Gerd Martini aus Ötlingen, bekannt als früherer langjähriger Geschäftsführer der Haltinger Winzer, ist an den Folgen einer schweren Krankheit gestorben.
24 Jahre hatte er bis 2010 die Haltinger Genossenschaft geprägt. Sechs Tage vor seinem 69. Geburtstag verstarb Gerd Martini. Er hinterlässt neben seiner Frau zwei erwachsene Kinder.

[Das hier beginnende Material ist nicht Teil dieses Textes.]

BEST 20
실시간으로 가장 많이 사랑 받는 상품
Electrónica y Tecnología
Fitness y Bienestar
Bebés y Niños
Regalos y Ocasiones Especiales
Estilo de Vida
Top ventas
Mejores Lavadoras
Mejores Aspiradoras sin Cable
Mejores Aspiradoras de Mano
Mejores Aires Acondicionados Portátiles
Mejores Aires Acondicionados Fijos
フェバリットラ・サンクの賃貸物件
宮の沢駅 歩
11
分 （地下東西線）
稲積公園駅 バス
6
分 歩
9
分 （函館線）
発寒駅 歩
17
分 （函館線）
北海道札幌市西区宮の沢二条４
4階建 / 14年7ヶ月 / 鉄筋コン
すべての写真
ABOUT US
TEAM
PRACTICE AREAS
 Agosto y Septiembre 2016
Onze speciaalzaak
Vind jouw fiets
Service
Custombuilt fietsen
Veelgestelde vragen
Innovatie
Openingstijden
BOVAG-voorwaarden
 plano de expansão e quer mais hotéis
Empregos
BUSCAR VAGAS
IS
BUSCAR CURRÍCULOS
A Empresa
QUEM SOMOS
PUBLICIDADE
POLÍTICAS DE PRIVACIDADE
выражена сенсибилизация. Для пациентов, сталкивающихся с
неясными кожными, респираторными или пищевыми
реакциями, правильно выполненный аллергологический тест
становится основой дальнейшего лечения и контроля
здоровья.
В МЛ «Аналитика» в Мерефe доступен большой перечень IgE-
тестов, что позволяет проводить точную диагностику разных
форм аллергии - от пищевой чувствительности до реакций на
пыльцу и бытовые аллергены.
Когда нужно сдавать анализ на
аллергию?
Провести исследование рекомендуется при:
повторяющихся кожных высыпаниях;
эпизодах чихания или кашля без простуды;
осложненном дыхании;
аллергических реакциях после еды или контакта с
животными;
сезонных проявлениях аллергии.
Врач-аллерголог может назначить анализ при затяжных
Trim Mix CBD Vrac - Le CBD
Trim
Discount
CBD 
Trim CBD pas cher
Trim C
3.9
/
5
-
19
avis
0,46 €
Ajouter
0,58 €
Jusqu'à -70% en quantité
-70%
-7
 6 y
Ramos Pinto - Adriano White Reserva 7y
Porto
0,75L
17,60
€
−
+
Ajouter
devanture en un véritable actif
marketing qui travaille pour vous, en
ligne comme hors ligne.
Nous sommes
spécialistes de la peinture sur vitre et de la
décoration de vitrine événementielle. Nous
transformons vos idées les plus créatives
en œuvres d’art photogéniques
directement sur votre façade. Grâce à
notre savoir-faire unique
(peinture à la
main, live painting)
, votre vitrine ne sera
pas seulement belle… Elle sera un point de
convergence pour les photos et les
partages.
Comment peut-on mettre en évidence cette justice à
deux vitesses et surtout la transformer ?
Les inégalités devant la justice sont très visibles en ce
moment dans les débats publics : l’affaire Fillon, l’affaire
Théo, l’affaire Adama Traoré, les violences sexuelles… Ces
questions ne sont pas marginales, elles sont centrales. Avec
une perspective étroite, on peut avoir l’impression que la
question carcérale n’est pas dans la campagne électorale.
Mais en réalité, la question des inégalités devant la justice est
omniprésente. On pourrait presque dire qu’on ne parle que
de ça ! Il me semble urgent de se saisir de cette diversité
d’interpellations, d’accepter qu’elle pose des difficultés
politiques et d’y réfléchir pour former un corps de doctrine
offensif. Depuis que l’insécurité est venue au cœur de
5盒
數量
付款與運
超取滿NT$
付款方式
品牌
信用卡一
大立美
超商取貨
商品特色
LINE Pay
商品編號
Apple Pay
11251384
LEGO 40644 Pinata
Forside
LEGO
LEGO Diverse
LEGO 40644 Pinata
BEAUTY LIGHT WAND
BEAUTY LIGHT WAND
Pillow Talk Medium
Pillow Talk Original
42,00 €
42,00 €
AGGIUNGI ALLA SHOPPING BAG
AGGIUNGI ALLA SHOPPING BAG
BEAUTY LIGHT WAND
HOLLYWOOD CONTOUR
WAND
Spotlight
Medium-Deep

Die Liebe zum Weinbau und zur Weinvermarktung war Gerd Martini quasi in die Wiege gelegt, war doch sein Vater Michael Martini bereits Geschäftsführer der Haltinger Genossenschaft, in dessen Fußstapfen Gerd Martini 1985 trat. Unter seiner Ägide wurde das Direktgeschäft forciert, wobei auch der Verkaufs- und die Verwaltungsräume modernisiert und erweitert wurden.
Er wurde geschätzt
Durch seine besonnene, ruhige Art und seine Verlässlichkeit war er geschätzt – auch im Kollegenkreis der WG-Geschäftsführer des Markgräflerlands. Gerd Martini, der die Vermarktung des Haltinger Weins vorantrieb, hatte auch die Initiative Weiler Weinweg und die Veranstaltung „Weinweg in Flammen“ stets unterstützt, um den Leuten bei ihren Spaziergängen am Tüllinger Berg zu zeigen, wo der Wein herkommt.
2010 trennten sich die Wege zwischen Gerd Martini und der Winzergenossenschaft, nachdem es unterschiedliche Auffassungen über die künftige strategische Ausrichtung der Haltinger Winzer ging.
Ehrenamtlich engagiert
Gerd Martini blieb jedoch in den nachfolgenden Jahren in der Weinwirtschaft und wechselte unter anderem zum Badischen Winzerkeller in Breisach als neuer Leiter des Direktvertriebs, wo er seine langjährigen Erfahrungen im Bereich der regionalen Vermarktung einbrachte.
Auch ehrenamtlich engagierte sich Gerd Martini. Zum Beispiel gehörte er dem Helferteam an, das den Ötlinger Mittagstisch des DRK-Frauenvereins für Senioren organisierte.
Die Trauerfeier ist am Montag, 8. Juni, 11 Uhr, in der St. Galluskirche in Ötlingen.